Inflation in Nigeria has risen to its highest in 27 years as the headline inflation rate for December 2023 rose by 0.72 percent to 28.92 percent year-on-year from 28.20 percent in November, marking the twelfth consecutive increase in inflation rate. Inflation in Africa’s biggest economy and the most populous nation has not climbed this high since mid-1996. Today, food prices have surged, exacerbating a cost-of-living crisis that gravely affects consumers and businesses while mounting pressure on the central bank to raise interest rates further.
This persistent increase in the prices of goods and services poses an enormous challenge to the supply chain web. As the cost of raw materials continues to soar, businesses grapple with escalating operational and production expenses, significantly affecting their bottom line.
Businesses find themselves in a delicate balance of managing inventory to prevent shortages and address surplus challenges. Additionally, inflation reverberates through contractual agreements, making it necessary to renegotiate terms with suppliers and partners, thereby impacting long-term business relationships. The dynamics of supply chains are further complicated, as inflation influences international trade, contributes to currency fluctuations, and challenges cross-border supply chain operations.
As the cost of raw materials continues to soar, businesses grapple with escalating operational and production expenses, significantly affecting their bottom line.
Economic crisis affects supply chains directly.
In Nigeria, transportation costs are a critical component of supply chain expenses. Inadequate capacity and fluctuating fuel prices heavily affect the country’s reliance on road transport, which accounts for a significant portion of cargo movement. Transportation costs surge when fuel prices rise, primarily because of global oil market trends or local subsidy policies. This increase is often passed on to the end consumer, affecting demand patterns.
Also, Nigeria’s heavy dependence on imports for raw materials and machinery exacerbates price increases. For instance, Nigeria imports a substantial amount of its manufacturing inputs, making it vulnerable to global supply chain disruptions and currency fluctuations. When the global prices of these raw materials rise, it directly inflates operational costs for Nigerian businesses. The Naira’s volatility, which also increases the cost of imported materials, further compounds this.
In response, companies may reduce production or seek cheaper alternatives, which can impact product quality. Eventually, the ripple effect will be seen in reduced business profit margins and increased cost of living for consumers.
The other side of this coin is the resultant disruption in the logistics sector that Nigeria faces because of challenges in its transportation infrastructure, including inadequate road networks, port congestion, and underdeveloped rail and air freight capabilities. This inefficiency leads to delays, increased vehicle wear and tear, and higher operational costs.
Because of the inefficiency in the transportation infrastructure which directly affects the distribution networks, it becomes challenging to maintain just-in-time inventory systems, leading to either stockouts or high inventory holding costs. This situation is particularly problematic for perishable goods and can lead to significant losses.

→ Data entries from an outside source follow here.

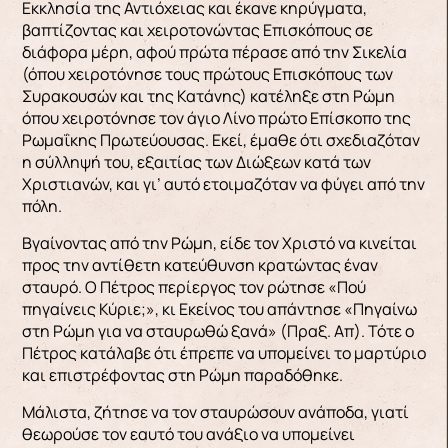
Εκκλησία της Αντιόχειας και έκανε κηρύγματα,
βαπτίζοντας και χειροτονώντας Επισκόπους σε
διάφορα μέρη, αφού πρώτα πέρασε από την Σικελία
(όπου χειροτόνησε τους πρώτους Επισκόπους των
Συρακουσών και της Κατάνης) κατέληξε στη Ρώμη
όπου χειροτόνησε τον άγιο Λίνο πρώτο Επίσκοπο της
Ρωμαΐκης Πρωτεύουσας. Εκεί, έμαθε ότι σχεδιαζόταν
η σύλληψή του, εξαιτίας των Διώξεων κατά των
Χριστιανών, και γι’ αυτό ετοιμαζόταν να φύγει από την
πόλη.
Βγαίνοντας από την Ρώμη, είδε τον Χριστό να κινείται
προς την αντίθετη κατεύθυνση κρατώντας έναν
σταυρό. Ο Πέτρος περίεργος τον ρώτησε «Πού
πηγαίνεις Κύριε;», κι Εκείνος του απάντησε «Πηγαίνω
στη Ρώμη για να σταυρωθώ ξανά» (Πραξ. Απ). Τότε ο
Πέτρος κατάλαβε ότι έπρεπε να υπομείνει το μαρτύριο
και επιστρέφοντας στη Ρώμη παραδόθηκε.
Μάλιστα, ζήτησε να τον σταυρώσουν ανάποδα, γιατί
θεωρούσε τον εαυτό του ανάξιο να υπομείνει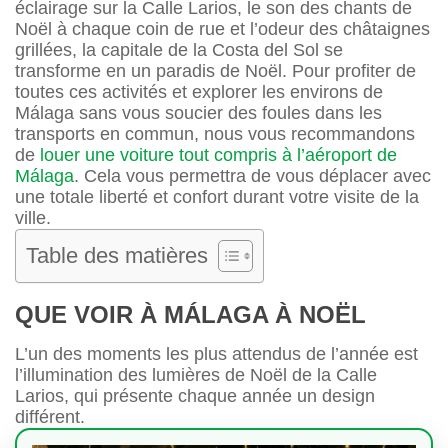
éclairage sur la Calle Larios, le son des chants de
Noël à chaque coin de rue et l’odeur des châtaignes
grillées, la capitale de la Costa del Sol se
transforme en un paradis de Noël. Pour profiter de
toutes ces activités et explorer les environs de
Málaga sans vous soucier des foules dans les
transports en commun, nous vous recommandons
de
louer une voiture tout compris à l’aéroport de
Málaga
. Cela vous permettra de vous déplacer avec
une totale liberté et confort durant votre visite de la
ville.
Table des matières
QUE VOIR À MÁLAGA À NOËL
L’un des moments les plus attendus de l’année est
l’illumination des lumières de Noël de la Calle
Larios, qui présente chaque année un design
différent.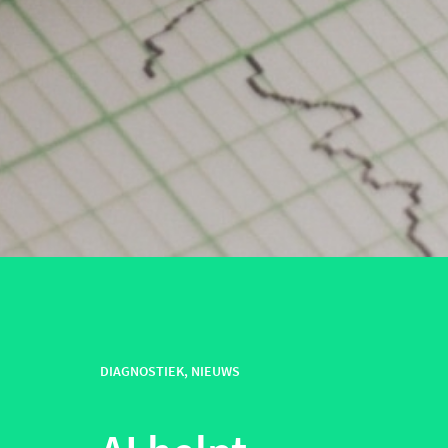
DIAGNOSTIEK
,
NIEUWS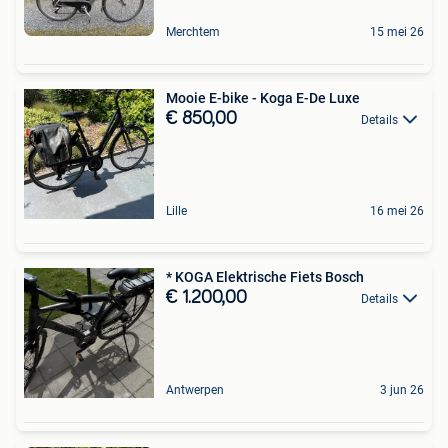
Merchtem
15 mei 26
Mooie E-bike - Koga E-De Luxe
€ 850,00
Details
Lille
16 mei 26
* KOGA Elektrische Fiets Bosch
€ 1.200,00
Details
Antwerpen
3 jun 26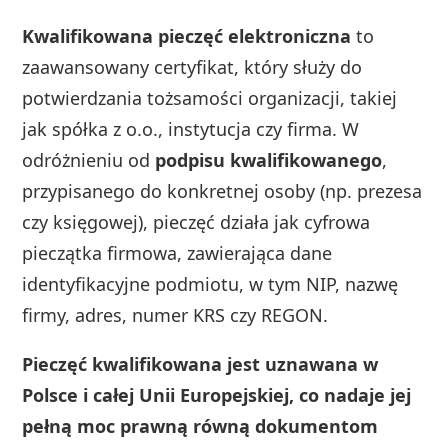
Kwalifikowana pieczęć elektroniczna
to
zaawansowany certyfikat, który służy do
potwierdzania tożsamości organizacji, takiej
jak spółka z o.o., instytucja czy firma. W
odróżnieniu od
podpisu kwalifikowanego
,
przypisanego do konkretnej osoby (np. prezesa
czy księgowej), pieczęć działa jak cyfrowa
pieczątka firmowa, zawierająca dane
identyfikacyjne podmiotu, w tym NIP, nazwę
firmy, adres, numer KRS czy REGON.
Pieczęć kwalifikowana jest uznawana w
Polsce i całej Unii Europejskiej, co nadaje jej
pełną moc prawną równą dokumentom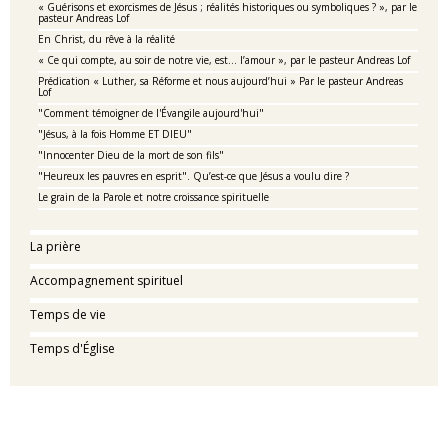
« Guérisons et exorcismes de Jésus ; réalités historiques ou symboliques ? », par le
pasteur Andreas Lof
En Christ, du rêve à la réalité
« Ce qui compte, au soir de notre vie, est... l’amour », par le pasteur Andreas Lof
Prédication « Luther, sa Réforme et nous aujourd’hui » Par le pasteur Andreas
Lof
"Comment témoigner de l'Évangile aujourd'hui"
"Jésus, à la fois Homme ET DIEU"
"Innocenter Dieu de la mort de son fils"
"Heureux les pauvres en esprit". Qu’est-ce que Jésus a voulu dire ?
Le grain de la Parole et notre croissance spirituelle
La prière
Accompagnement spirituel
Temps de vie
Temps d'Église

In summary, the economic crisis in Nigeria, characterised by a persistent increase of prices of everything from food and energy to the free fall of the currency in the FX market, which is making importing more expensive, has resulted in rising operational costs for businesses. This is due to increased transportation and raw material prices and disruptions in logistics because of infrastructural challenges, all of which create a complex environment for supply chains. These factors lead to increased costs, reduced efficiency, and potential delays, significantly worsening the overall economic landscape.
What is the way forward?
In response to the economic trials in Nigeria, businesses need to adopt a multifaceted approach to adapt and thrive. Suppliers and transportation methods must be diversified to mitigate risks associated with supply chain disruptions.
Embracing technology can also be pivotal, allowing for better management and forecasting. However, optimising inventory through just-in-time or lean strategies can also significantly reduce costs and improve efficiency. That said, cost efficiency should be a primary focus, and it can be achieved through strategies like renegotiating contracts, optimising transportation routes, or investing in more efficient technologies.
Finally, it is imperative for all stakeholders in Nigeria’s supply chain, including businesses, government entities, and industry associations, to address these challenges proactively. We need a strong collaboration and partnership between the private and public sectors to enhance infrastructure and formulate supportive policies, as the government’s role in prioritising and investing in transportation and logistics infrastructure cannot be overstated.
Simultaneously, businesses should be motivated to embrace innovation and adaptability to remain agile in changing market dynamics and promote sustainable practices and local sourcing to help reduce reliance on unstable international markets. This collaborative and adaptive approach is vital for strengthening Nigeria’s supply chain and ensuring economic stability and growth.